In the records below, format everything from the line containing "Abnahme, Zunahme" down to the line containing "At which label is the value closest to 13715?", both included, as a Markdown table with the columns Row and Line. Give each line its own row number, and leave out blank lines.

Top of Provided data

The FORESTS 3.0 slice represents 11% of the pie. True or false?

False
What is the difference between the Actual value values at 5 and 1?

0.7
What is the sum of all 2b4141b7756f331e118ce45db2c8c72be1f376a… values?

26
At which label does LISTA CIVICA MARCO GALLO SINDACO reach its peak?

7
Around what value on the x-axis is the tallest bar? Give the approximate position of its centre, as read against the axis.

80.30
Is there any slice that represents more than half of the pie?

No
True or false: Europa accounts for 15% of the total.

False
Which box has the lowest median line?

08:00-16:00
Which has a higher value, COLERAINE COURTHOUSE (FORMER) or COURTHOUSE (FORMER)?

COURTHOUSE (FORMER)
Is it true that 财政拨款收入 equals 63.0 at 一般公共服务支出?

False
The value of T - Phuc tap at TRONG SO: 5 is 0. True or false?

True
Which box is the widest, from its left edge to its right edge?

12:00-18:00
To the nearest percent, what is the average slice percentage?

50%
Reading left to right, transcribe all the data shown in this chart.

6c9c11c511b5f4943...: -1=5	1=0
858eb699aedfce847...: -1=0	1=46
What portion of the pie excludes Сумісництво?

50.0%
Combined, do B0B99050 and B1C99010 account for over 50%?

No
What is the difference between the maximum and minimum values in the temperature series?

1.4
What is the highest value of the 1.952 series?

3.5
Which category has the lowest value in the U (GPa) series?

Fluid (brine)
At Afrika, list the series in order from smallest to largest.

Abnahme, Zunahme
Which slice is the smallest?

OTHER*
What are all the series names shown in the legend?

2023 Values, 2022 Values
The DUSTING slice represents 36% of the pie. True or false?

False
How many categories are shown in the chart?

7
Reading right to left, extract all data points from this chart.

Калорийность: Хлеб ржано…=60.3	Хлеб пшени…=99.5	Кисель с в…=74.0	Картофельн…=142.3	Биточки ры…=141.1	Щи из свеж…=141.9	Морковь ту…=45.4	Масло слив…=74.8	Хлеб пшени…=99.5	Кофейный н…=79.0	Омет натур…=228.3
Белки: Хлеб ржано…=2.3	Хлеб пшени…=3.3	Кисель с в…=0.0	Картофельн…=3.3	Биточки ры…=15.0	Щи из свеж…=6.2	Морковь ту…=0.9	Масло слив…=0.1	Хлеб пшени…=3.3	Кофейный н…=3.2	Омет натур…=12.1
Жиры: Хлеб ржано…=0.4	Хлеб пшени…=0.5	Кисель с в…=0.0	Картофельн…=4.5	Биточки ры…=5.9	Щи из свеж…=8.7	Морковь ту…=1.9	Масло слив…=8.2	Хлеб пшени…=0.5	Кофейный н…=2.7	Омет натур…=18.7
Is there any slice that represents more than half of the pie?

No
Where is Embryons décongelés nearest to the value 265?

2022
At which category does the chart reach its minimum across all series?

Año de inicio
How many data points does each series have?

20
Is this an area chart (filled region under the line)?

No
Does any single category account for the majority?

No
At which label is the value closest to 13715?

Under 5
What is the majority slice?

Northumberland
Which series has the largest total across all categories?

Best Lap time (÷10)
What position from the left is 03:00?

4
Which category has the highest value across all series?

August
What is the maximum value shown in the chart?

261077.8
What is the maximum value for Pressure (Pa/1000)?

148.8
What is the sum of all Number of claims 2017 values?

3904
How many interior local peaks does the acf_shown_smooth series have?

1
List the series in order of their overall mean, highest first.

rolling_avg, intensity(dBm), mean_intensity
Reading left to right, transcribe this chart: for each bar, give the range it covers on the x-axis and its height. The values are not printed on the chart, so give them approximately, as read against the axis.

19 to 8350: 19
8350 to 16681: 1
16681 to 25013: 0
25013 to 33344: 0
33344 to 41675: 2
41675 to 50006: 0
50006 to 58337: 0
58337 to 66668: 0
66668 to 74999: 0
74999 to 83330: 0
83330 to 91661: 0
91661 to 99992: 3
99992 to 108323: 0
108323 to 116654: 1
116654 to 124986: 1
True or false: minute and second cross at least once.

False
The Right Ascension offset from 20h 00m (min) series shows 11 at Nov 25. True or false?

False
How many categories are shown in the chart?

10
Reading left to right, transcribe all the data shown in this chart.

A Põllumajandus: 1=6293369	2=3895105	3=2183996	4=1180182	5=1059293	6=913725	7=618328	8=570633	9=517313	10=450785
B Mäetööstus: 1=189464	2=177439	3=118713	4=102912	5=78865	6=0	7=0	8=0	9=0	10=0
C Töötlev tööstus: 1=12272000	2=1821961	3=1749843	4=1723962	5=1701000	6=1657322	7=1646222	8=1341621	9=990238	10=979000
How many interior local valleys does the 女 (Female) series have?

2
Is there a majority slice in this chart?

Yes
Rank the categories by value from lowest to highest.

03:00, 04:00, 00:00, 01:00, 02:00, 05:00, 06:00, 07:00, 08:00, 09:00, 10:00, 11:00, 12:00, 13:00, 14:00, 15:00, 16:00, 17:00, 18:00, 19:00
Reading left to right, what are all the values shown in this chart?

Bottom of Provided data

• Response to this exercise:
| Row | Line |
|---|---|
| 1 | Abnahme, Zunahme |
| 2 | Which slice is the smallest? |
| 3 | OTHER* |
| 4 | What are all the series names shown in the legend? |
| 5 | 2023 Values, 2022 Values |
| 6 | The DUSTING slice represents 36% of the pie. True or false? |
| 7 | False |
| 8 | How many categories are shown in the chart? |
| 9 | 7 |
| 10 | Reading right to left, extract all data points from this chart. |
| 11 | Калорийность: Хлеб ржано…=60.3	Хлеб пшени…=99.5	Кисель с в…=74.0	Картофельн…=142.3	Биточки ры…=141.1	Щи из свеж…=141.9	Морковь ту…=45.4	Масло слив…=74.8	Хлеб пшени…=99.5	Кофейный н…=79.0	Омет натур…=228.3 |
| 12 | Белки: Хлеб ржано…=2.3	Хлеб пшени…=3.3	Кисель с в…=0.0	Картофельн…=3.3	Биточки ры…=15.0	Щи из свеж…=6.2	Морковь ту…=0.9	Масло слив…=0.1	Хлеб пшени…=3.3	Кофейный н…=3.2	Омет натур…=12.1 |
| 13 | Жиры: Хлеб ржано…=0.4	Хлеб пшени…=0.5	Кисель с в…=0.0	Картофельн…=4.5	Биточки ры…=5.9	Щи из свеж…=8.7	Морковь ту…=1.9	Масло слив…=8.2	Хлеб пшени…=0.5	Кофейный н…=2.7	Омет натур…=18.7 |
| 14 | Is there any slice that represents more than half of the pie? |
| 15 | No |
| 16 | Where is Embryons décongelés nearest to the value 265? |
| 17 | 2022 |
| 18 | At which category does the chart reach its minimum across all series? |
| 19 | Año de inicio |
| 20 | How many data points does each series have? |
| 21 | 20 |
| 22 | Is this an area chart (filled region under the line)? |
| 23 | No |
| 24 | Does any single category account for the majority? |
| 25 | No |
| 26 | At which label is the value closest to 13715? |